Les entreprises investissent donc massivement ce moyen de communication propre à Internet pour remédier aux situations de crise. "Le chat concerne directement les internautes, car ils apprécient l’interactivité", explique Didier Heiderich, consultant en marketing et communication de crise dans la société KSIOPA.
Chat ou hotline
Oreka a utilisé le chat pour "éviter la langue de bois", comme l’a rappelé Sophie Oberkampf, chargée de communication de la société. Aux questions portant sur la situation financière d’Oreka, David Bitton a répondu avec précision : "Nous avons 6 millions de francs de chiffre d’affaires par mois et des dépenses de l’ordre de 10 millions de francs. Le planning actuel de la levée de fonds a été entièrement révisé par les investisseurs, nous obligeant à modifier l’offre pour l’ensemble de nos abonnés. Il nous reste encore assez de cash pour que vous puissiez surfer gratuitement ce mois-ci !" Est-ce assez pour rassurer des abonnés mécontents de la division par trois de leur temps de surf gratuit ? "Non, répond David Heiderich. Car dans un cas comme celui-ci, toute une frange d’internautes a dû se sentir frustrée de ne pas pouvoir dialoguer directement avec David Bitton. Une hotline téléphonique m’aurait semblé plus appropriée pour résoudre le problème."
Du politiquement correct
En une heure et demie, seule une vingtaine de questions a été posée, alors que 1 700 personnes participaient au chat. Beaucoup ont d’ailleurs eu le sentiment d’une vaste mascarade, les questions n’étant pas toujours posées par des chatteurs identifiés. "Certaines questions avaient été envoyées quelques jours à l’avance", explique Sophie Oberkampf. Ce qui explique peut-être pourquoi, au final, le chat n’a pas vraiment franchi la barre du " politiquement correct ". "Parfois il faut savoir accepter les questions les plus véhémentes, les plus dures dans leur formulation, et y répondre intelligemment, note Didier Heyderich.
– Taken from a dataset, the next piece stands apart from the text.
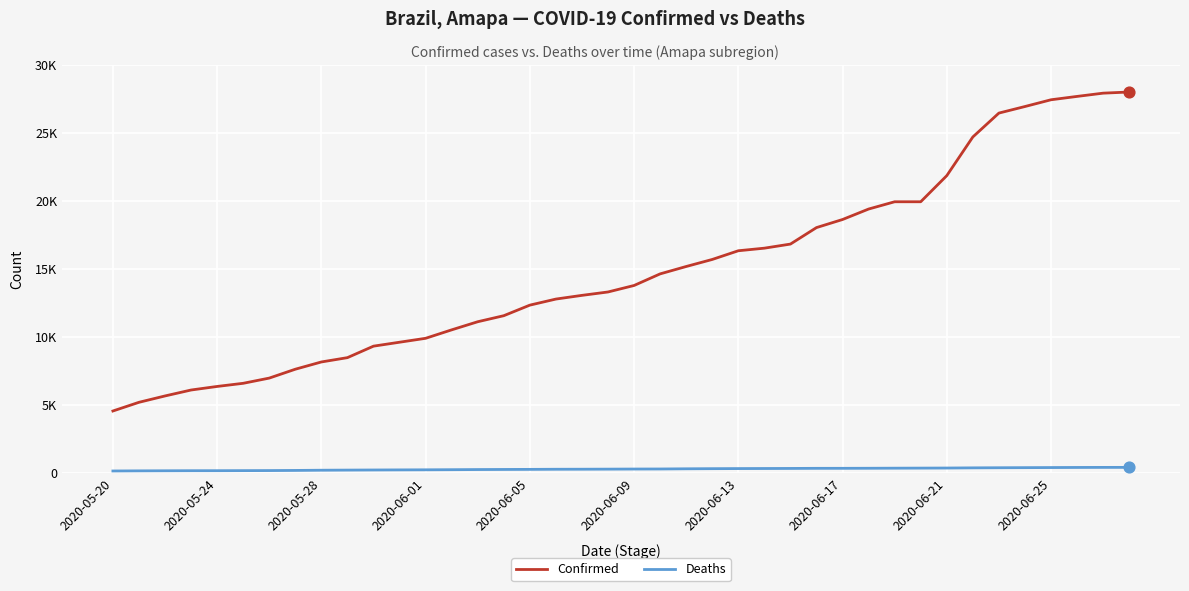

What are all the series names shown in the legend?

Confirmed, Deaths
C’est à ce prix seulement que la transparence prend tout son sens."
Chez Oreka, on juge pourtant l’expérience incontestablement positive, et d’autres chats pourraient avoir lieu prochainement : "Pour nous c’est un très bon moyen de connaître le sentiment des internautes sur des questions majeures", confie Sophie Oberkampf. C’est également un moyen, pour la start-up, de pousser ses propres coups de gueule. En effet, David Bitton ne s’est pas privé de sermonner une partie des abonnés, jugés infidèles : "Si les heures de surf, au-delà des six premières gratuites de notre forfait, étaient consommées sur Oreka et non pas sur d’autres fournisseurs d’accès, cela contribuerait largement à imposer notre modèle."